Dataset extract below:

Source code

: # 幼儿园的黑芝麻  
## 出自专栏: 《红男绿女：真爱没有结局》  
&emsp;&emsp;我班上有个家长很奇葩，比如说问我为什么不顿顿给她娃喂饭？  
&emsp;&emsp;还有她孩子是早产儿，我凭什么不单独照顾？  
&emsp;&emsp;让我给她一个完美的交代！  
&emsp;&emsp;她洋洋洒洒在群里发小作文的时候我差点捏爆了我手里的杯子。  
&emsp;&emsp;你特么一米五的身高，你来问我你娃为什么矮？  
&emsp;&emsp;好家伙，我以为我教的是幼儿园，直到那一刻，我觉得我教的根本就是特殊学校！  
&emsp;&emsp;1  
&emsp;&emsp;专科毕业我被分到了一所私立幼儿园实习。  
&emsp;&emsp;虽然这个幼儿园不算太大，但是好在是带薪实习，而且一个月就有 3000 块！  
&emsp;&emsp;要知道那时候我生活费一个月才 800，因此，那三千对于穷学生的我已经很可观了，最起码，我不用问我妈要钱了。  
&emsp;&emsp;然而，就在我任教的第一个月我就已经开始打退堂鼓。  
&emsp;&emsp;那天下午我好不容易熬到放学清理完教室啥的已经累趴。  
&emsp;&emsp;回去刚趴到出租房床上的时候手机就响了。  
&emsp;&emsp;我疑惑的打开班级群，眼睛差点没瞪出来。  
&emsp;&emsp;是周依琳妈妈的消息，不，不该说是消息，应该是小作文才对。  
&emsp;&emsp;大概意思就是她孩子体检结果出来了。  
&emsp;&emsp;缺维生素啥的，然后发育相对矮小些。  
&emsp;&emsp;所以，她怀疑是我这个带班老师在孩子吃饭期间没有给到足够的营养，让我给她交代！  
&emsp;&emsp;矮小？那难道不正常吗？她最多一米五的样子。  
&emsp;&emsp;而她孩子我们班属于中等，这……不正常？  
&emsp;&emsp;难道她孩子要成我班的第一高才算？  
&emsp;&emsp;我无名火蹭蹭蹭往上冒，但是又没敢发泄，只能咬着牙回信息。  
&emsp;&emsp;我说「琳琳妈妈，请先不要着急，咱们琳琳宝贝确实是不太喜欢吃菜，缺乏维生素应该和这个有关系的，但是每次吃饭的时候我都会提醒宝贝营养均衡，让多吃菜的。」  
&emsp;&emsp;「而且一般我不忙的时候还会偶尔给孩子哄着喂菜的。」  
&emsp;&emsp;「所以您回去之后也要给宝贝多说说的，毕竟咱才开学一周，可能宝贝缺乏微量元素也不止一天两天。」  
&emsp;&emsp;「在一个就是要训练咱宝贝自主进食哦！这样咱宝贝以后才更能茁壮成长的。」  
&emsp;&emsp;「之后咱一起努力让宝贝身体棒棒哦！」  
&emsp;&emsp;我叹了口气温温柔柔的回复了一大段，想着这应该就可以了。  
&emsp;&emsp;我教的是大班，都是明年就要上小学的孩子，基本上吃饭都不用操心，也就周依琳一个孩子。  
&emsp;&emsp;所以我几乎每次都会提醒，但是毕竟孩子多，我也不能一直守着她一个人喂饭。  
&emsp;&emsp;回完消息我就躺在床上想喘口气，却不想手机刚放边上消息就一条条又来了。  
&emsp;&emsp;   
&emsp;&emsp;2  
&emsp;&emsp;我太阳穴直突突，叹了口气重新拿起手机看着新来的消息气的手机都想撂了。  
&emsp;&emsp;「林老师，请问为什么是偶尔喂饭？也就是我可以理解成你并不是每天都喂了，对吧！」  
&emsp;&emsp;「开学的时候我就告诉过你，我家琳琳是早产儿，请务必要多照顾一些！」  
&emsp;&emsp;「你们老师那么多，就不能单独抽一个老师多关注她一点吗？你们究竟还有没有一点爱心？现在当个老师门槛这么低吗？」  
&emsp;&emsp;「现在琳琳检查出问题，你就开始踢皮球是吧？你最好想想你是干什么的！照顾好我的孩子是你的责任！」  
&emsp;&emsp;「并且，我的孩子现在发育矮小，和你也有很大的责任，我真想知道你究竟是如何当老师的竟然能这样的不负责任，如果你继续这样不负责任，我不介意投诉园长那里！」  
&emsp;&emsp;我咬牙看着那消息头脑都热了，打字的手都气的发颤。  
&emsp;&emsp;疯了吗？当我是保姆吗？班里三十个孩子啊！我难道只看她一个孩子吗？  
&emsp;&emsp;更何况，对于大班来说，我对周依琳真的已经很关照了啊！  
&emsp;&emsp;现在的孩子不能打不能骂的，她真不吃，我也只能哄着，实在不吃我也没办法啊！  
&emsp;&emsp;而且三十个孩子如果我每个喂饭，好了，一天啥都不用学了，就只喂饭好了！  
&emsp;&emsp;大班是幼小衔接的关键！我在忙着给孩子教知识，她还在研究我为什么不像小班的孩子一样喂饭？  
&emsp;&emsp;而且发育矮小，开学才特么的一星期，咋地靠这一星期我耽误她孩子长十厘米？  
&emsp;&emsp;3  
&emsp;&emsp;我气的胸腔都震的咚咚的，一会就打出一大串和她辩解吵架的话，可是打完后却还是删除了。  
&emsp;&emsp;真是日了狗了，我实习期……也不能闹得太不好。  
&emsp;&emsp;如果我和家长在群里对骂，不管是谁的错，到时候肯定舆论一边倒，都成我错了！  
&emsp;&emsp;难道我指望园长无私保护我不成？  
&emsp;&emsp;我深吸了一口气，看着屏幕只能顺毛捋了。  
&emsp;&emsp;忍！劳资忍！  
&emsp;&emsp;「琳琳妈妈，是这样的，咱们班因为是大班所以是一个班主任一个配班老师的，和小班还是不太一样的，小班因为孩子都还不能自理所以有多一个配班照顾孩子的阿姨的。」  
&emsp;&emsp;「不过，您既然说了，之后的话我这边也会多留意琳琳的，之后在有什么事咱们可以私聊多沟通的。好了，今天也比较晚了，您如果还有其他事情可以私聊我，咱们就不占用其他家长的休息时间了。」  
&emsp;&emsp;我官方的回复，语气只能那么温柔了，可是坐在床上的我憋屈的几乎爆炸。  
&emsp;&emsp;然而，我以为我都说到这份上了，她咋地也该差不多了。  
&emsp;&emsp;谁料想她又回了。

End of Dataset extract.

Exercise requirements>
Copy every line of the items above that contains the string "琳琳妈妈".

Output of the exercise>
&emsp;&emsp;我说「琳琳妈妈，请先不要着急，咱们琳琳宝贝确实是不太喜欢吃菜，缺乏维生素应该和这个有关系的，但是每次吃饭的时候我都会提醒宝贝营养均衡，让多吃菜的。」  
&emsp;&emsp;「琳琳妈妈，是这样的，咱们班因为是大班所以是一个班主任一个配班老师的，和小班还是不太一样的，小班因为孩子都还不能自理所以有多一个配班照顾孩子的阿姨的。」  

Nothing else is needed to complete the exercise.